I'm so sorry to hear about your husband and the struggles you have been having lately. It does sound like you need to spend time mending and healing. Most churches would make you welcome, and you'd be just as welcome to sit on the edge and not join in if you just want to be. But there is no rush. You need to care for yourself.

You are really welcome on the prayer thread if you'd like to come along there and would like some more gentle support from Christians.

CardinalSin - I'm with you on Joel Osteen. I find him shallow and frankly terrifying. I prefer Christians living the life Jesus modelled, like Shane Claiborne - the prosperity 'gospel' makes me shudder :(

Thinking of you, OP.

springydaffs · 17/07/2017 21:24

I experienced a loss of faith when I finally left my horrifyingly abusive, Christian! husband. To put it bluntly, I thought 'fuck you God'. And may have said so a number of times in various ways.

For me, I was 'away' for a long time - about 18 years? For a long time I thought 'fuck you God'. However, life got really hard and I was desperate for comfort that, frankly, the world couldn't give, despite my exhaustive efforts. So I started going to the cathedral to listen to the music and the liturgy, which I found strangely comforting. But woe betide anyone who attempted to approach me..

Eventually I read a scripture that made it absolutely clear that God wasn't behind all that horrific abuse and didn't condone it. Sounds obvious written down, and I'd read that scripture a million times. But somehow I got it. I fair ran to God.

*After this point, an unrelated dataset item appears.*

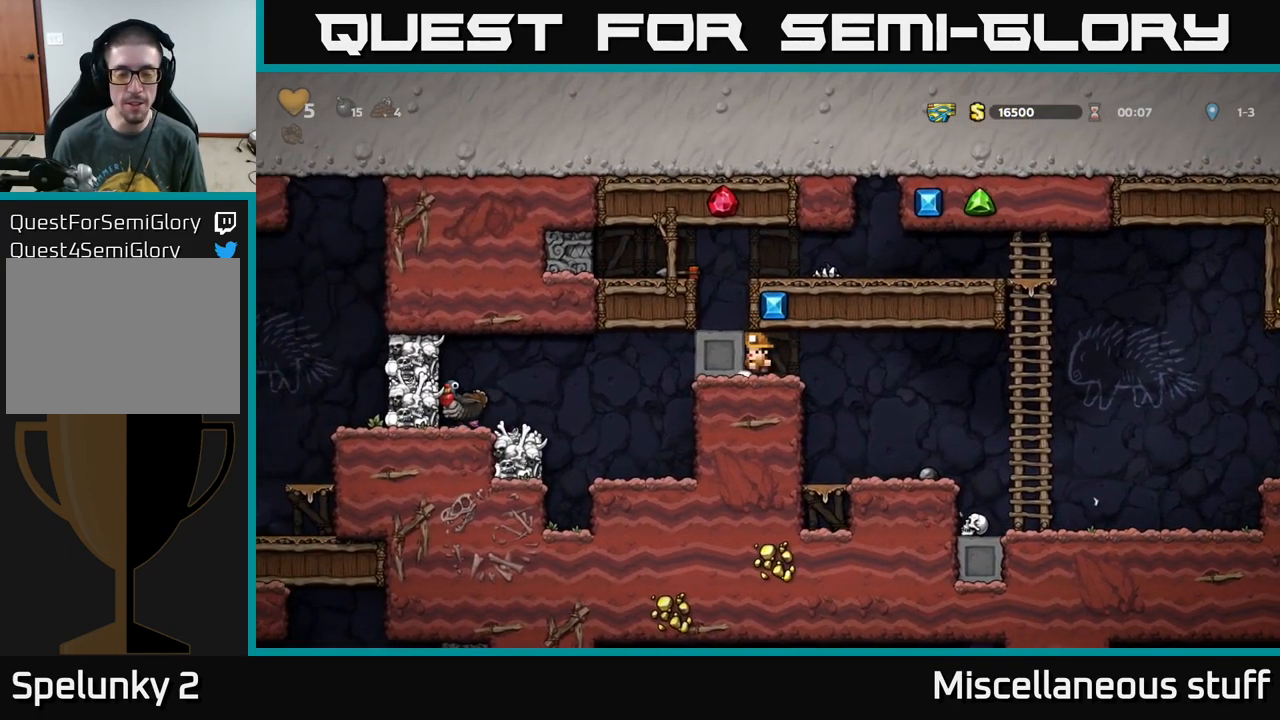
{"buttons": ["DPAD_LEFT"], "left_stick": "center", "events": []}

That's my story. My relationship with God is completely different to what it was before - far less 'religious' now iyswim. Much more realistic, and kind, and very very loving.

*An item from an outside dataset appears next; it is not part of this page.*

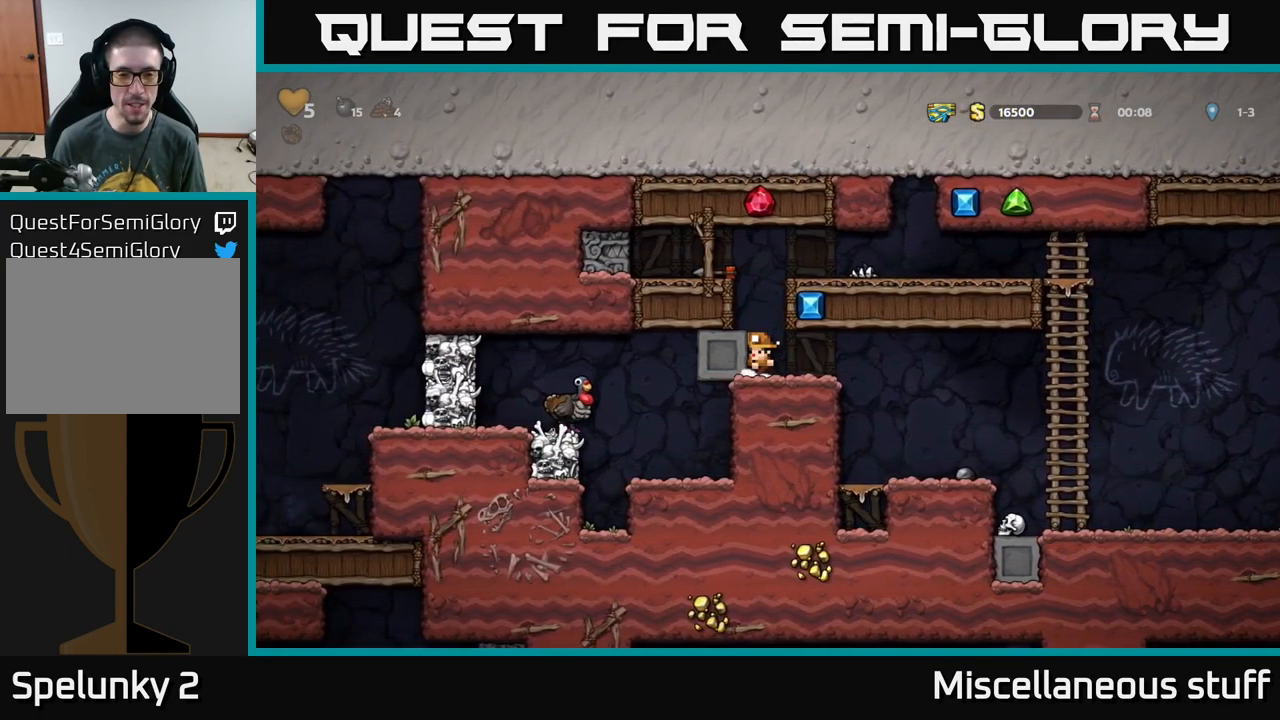
{"buttons": ["DPAD_LEFT"], "left_stick": "center", "events": []}
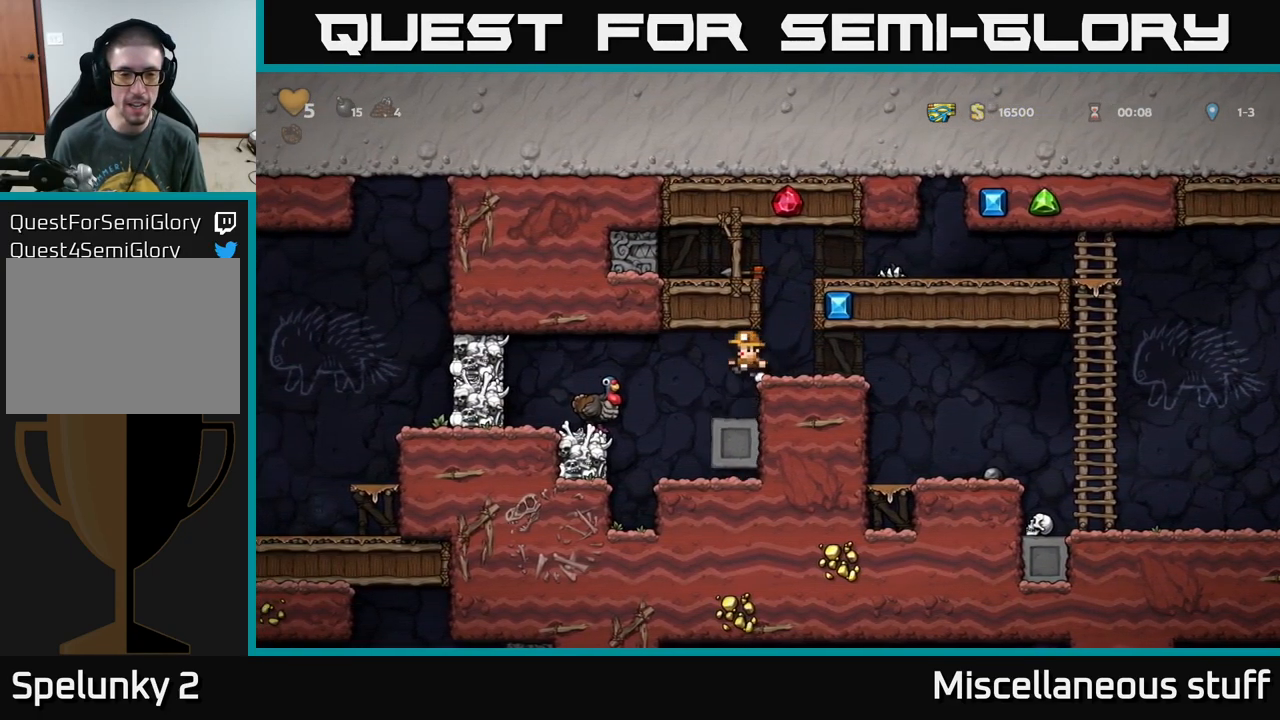
{"buttons": [], "left_stick": "center", "events": [[17, "DPAD_LEFT", "up"]]}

cappy123 · 26/07/2017 15:47

Don't blame God for people. Blame people for people. Understand who God says he is, then you'll better understand how to relate to him, yourself and other people.

CardinalSin · 01/09/2017 08:58

Was just reminded of this thread when the great Joel Osteen refused to allow victims of hurricane Harvey to use his church until shamed by the internet...

CardinalSin · 01/09/2017 09:03

..although he was hardly alone...

My first post ever on mumsnet - please be gentle!
CardinalSin · 05/09/2017 10:03

Oh, and now he's been asking the victims to give him money!

You couldn't make it up!

CardinalSin · 19/09/2017 17:47

Oh, and another one who has just spent $65 million of church donations on a private jet...

headinhands · 23/09/2017 11:12

I think you're just confusing two issues here. One is that you're just older and wiser in general and the other is a belief in god. Everyone grows wiser and more content as they age, that's just life. And we all also get shat on occasionally. That's also just life.

Did you maybe feel that because you felt you were doing something for god that you wouldn't get hurt? The world is full of people outside of any religion who are also experiencing this: not being thanked/appreciated.

I can see how the faith issue is just confusing you. What's to stop you being loving and caring to those around you but without the religion?

ElizaDontlittle · 23/09/2017 11:21

Did you stay with the JWs OP or find a more mainstream church?

As for the lady you tried to help - it happens. It happened to Jesus (Luke 4 for eg) and it happens to everyone in any sort of ministry. You do have to lick your emotional wounds for a while.
But this is the price of free will - that God "lets" hurtful things happen. Go and test out some local churches, maybe listen to some worship songs if reading the Bible and praying is too hard at the moment and allow your heart to become soft again instead a big mass of scars.